Parenting – Remaja minder itu rasa percaya diri yang amat rendah sehingga seseorang menolak untuk tampil, enggan menunjukkan kebolehan atau kemampuan, bahkan menghindari interaksi dengan orang-orang yang ia tidak terbiasa bertemu dengannya. Rasa percaya diri ini terpengaruhi oleh keyakinan yang seseorang miliki terhadap diri sendiri dan kemampuannya, termasuk cara ia memandang dirinya sendiri. Kepercayaan diri ini bisa mempengaruhi cara ia berpikir dan bertindak, cara pandang terhadap orang lain, dan juga tingkat kesuksesan yang ia capai dalam hidupnya kelak.
Daftatr Isi
Memahami remaja mider
Orang yang kepercayaan dirinya rendah akan melihat dirinya sebagai tidak layak, tidak berharga, tidak diterima, tidak dicintai, atau tidak kompeten. Perasaan-perasaan ini menggiring pada terciptanya citra negatif dan pikiran yang kritis terhadap diri sendiri yang akan mempengaruhi tingkah lakunya. Dari pikiran dan tingkah laku yang minder, pilihan dan keputusan yang terambil dalam hidupnya menjadi tidak berkualitas.
Mengapa ada remaja yang minder?
Minder bisa berasal dari dalam diri sendiri maupun lingkungan luar. Dari dalam diri sendiri, remaja bisa minder jika dari awal memang ia sudah menyimpulkan bahwa dirinya memang tak berguna atau penuh keburukan. Perasaan tidak pandai, tidak gagah, tidak kuat, tidak mampu, tidak perkasa, tidak cantik dan hal-hal negatif lain inilah yang menyudutkan dirinya sendiri untuk semakin tidak percaya diri.
Pembentuk rasa minder dari luar biasanya berupa perlakuan yang merendahkannya. Remaja yang dari kecilnya terus menerus mendapat perlakuan seperti kanak-kanak akan terbentuk pada jiwanya jiwa kanak-kanak, merasa tak layak bergaul dengan orang dewasa dan tak yakin kemampuannya mengambil keputusan. Remaja yang yang sering mendapat julukan buruk rupa atau penyebutan fisik negatif lain bisa tumbuh menjadi pribadi yang menghindari pertemanan karena merasa tidak sesempurna orang lain.
Biasanya, anak minder ini juga sensitif perasaannya, terutama terhadap pembicaraan yang berhubungan dengan kelemahannya.
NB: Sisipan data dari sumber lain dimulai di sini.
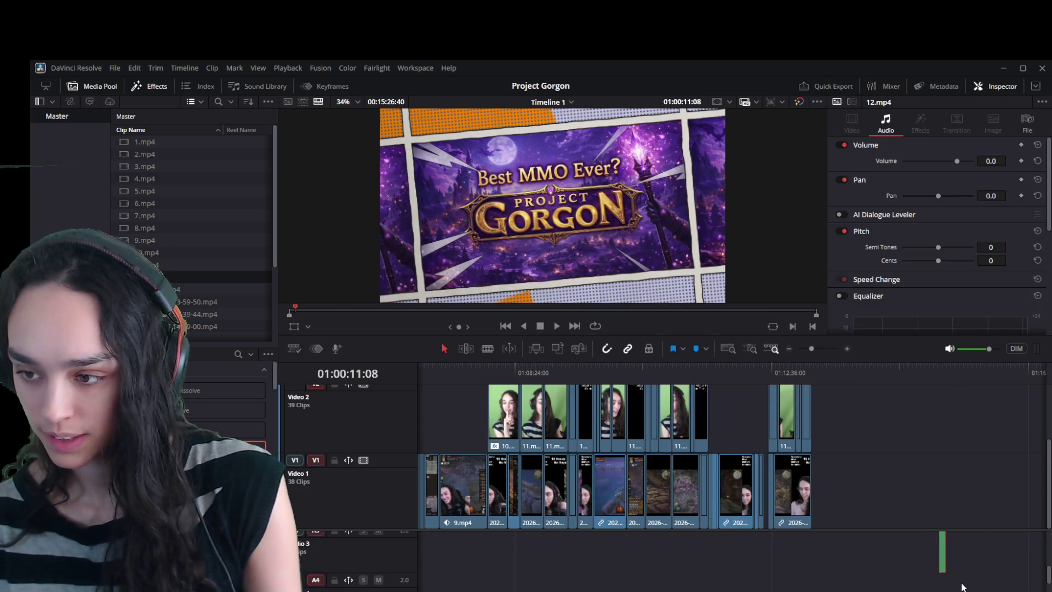
scroll(830, 589, up, 2)
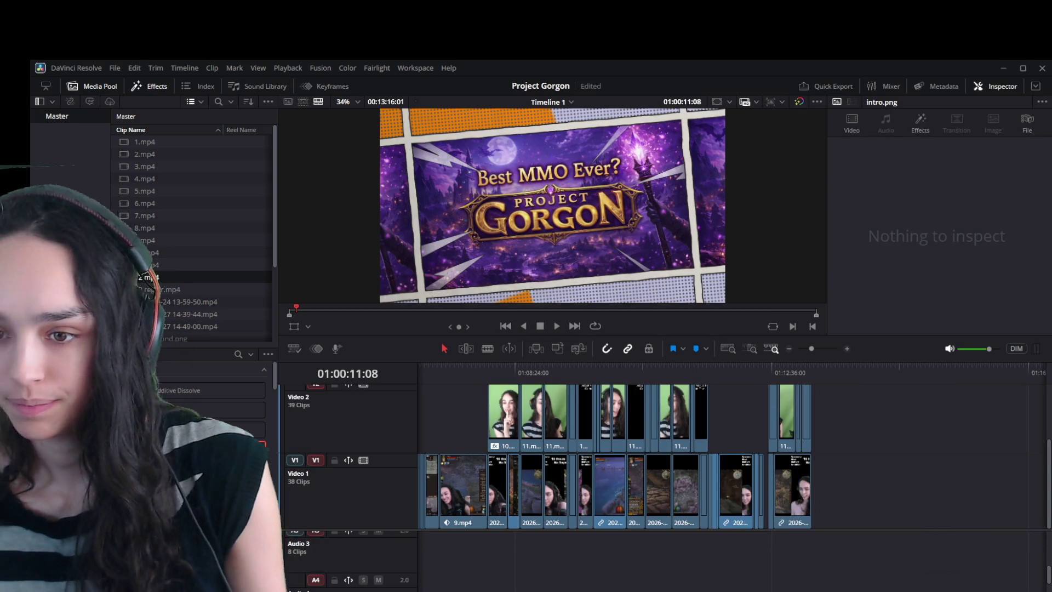
scroll(508, 437, left, 5)
scroll(509, 437, up, 5)
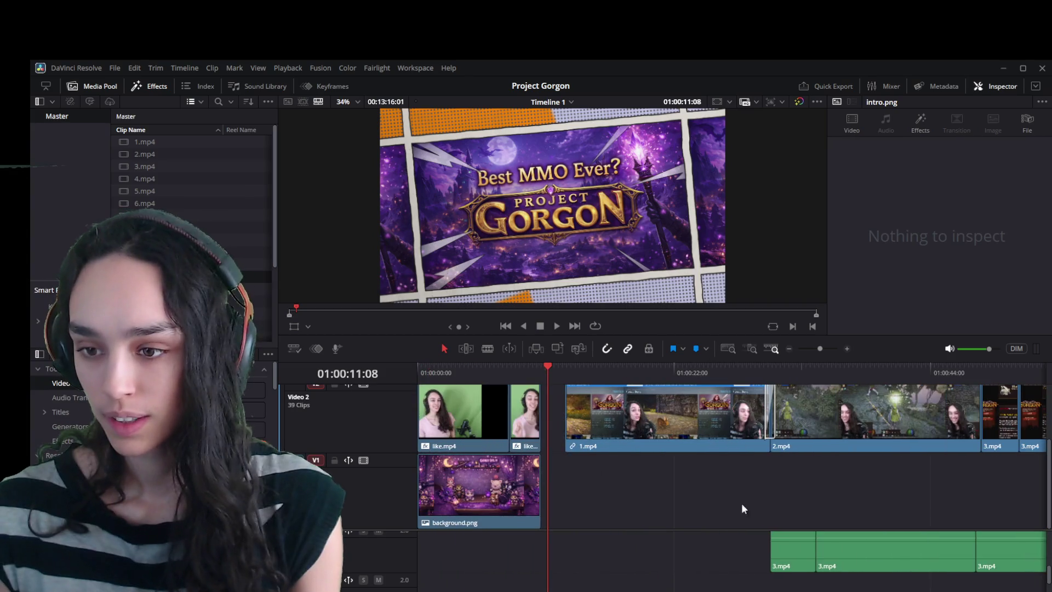
scroll(597, 576, up, 2)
Minder tidak sama dengan tawadhu’
Jangan salah, minder tidaklah sama dengan tawadhu. Minder itu perasaan rendah diri sehingga mencerminkan pribadi yang kurang bersyukur, sedangkan tawadhu’ itu sikap rendah hati yang merupakan bagian dari rasa syukur. Jelas sekali perbedaannya. Oleh karena itu, jangan pernah membela anak yang menghindari pertemuan, tertutup, atau menolak tampil dengan mengatakannya sebagai sikap tawadhu. Sama sekali bukan.
Remaja yang tawadhu adalah mereka yang mampu menahan diri untuk tidak memamerkan kelebihannya kepada orang lain karena menghindari sifat riya dan pujian orang. Banyak ulama dan dan orang hebat yang sikapnya tawadhu, tetapi sangat terkenal karena sering tampil di panggung dan media-media. Para relawan bencana dan pemerhati kemanusiaan adalah orang-orang yang tawadhu, tetapi mereka berani tampil dan terus memunculkan dirinya untuk menolong.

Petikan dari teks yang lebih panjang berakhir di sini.